(Work request) Identify the lines in the data below that contain "atmos" and give only how many there are.

***** Input records *****

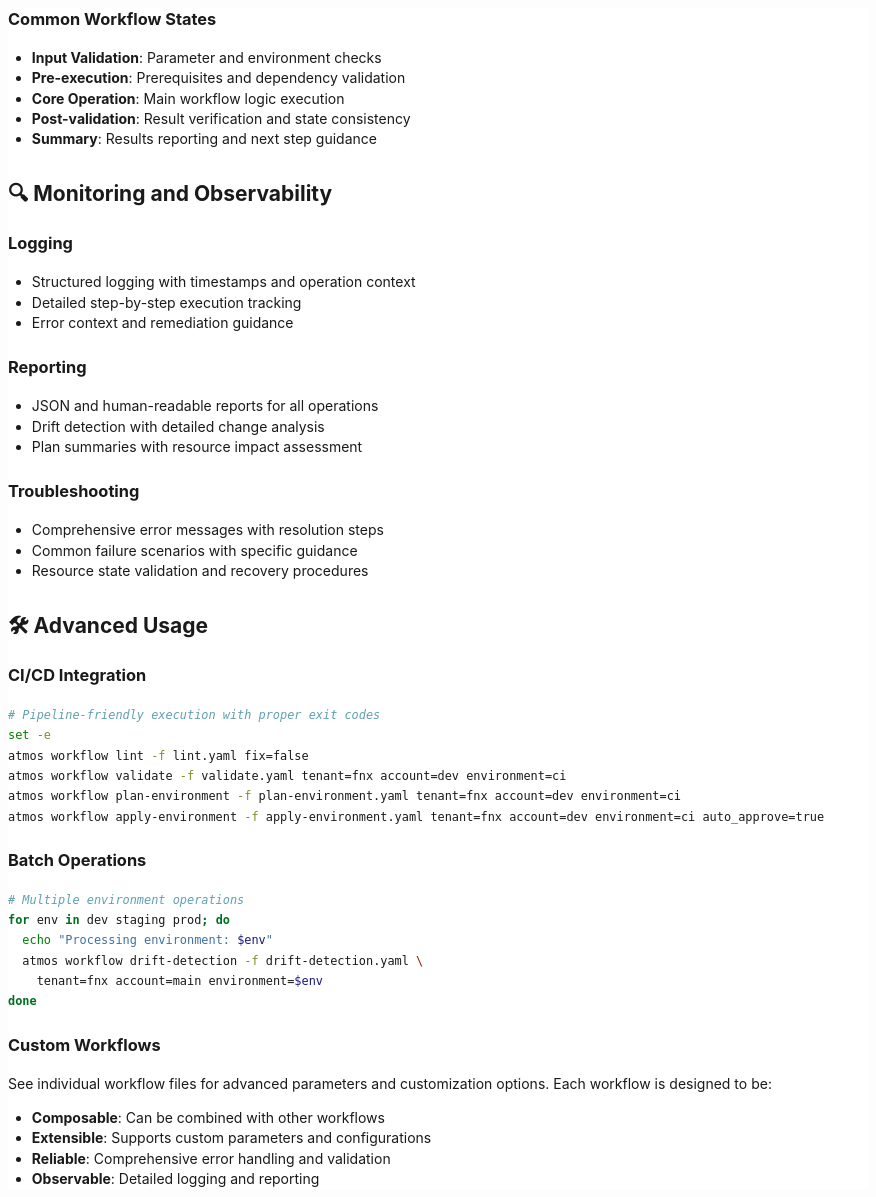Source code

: ### Common Workflow States
- **Input Validation**: Parameter and environment checks
- **Pre-execution**: Prerequisites and dependency validation
- **Core Operation**: Main workflow logic execution
- **Post-validation**: Result verification and state consistency
- **Summary**: Results reporting and next step guidance

## 🔍 Monitoring and Observability

### Logging
- Structured logging with timestamps and operation context
- Detailed step-by-step execution tracking
- Error context and remediation guidance

### Reporting
- JSON and human-readable reports for all operations
- Drift detection with detailed change analysis
- Plan summaries with resource impact assessment

### Troubleshooting
- Comprehensive error messages with resolution steps
- Common failure scenarios with specific guidance
- Resource state validation and recovery procedures

## 🛠️ Advanced Usage

### CI/CD Integration
```bash
# Pipeline-friendly execution with proper exit codes
set -e
atmos workflow lint -f lint.yaml fix=false
atmos workflow validate -f validate.yaml tenant=fnx account=dev environment=ci
atmos workflow plan-environment -f plan-environment.yaml tenant=fnx account=dev environment=ci
atmos workflow apply-environment -f apply-environment.yaml tenant=fnx account=dev environment=ci auto_approve=true
```

### Batch Operations
```bash
# Multiple environment operations
for env in dev staging prod; do
  echo "Processing environment: $env"
  atmos workflow drift-detection -f drift-detection.yaml \
    tenant=fnx account=main environment=$env
done
```

### Custom Workflows
See individual workflow files for advanced parameters and customization options. Each workflow is designed to be:
- **Composable**: Can be combined with other workflows
- **Extensible**: Supports custom parameters and configurations  
- **Reliable**: Comprehensive error handling and validation
- **Observable**: Detailed logging and reporting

*****

(Response to this exercise) 5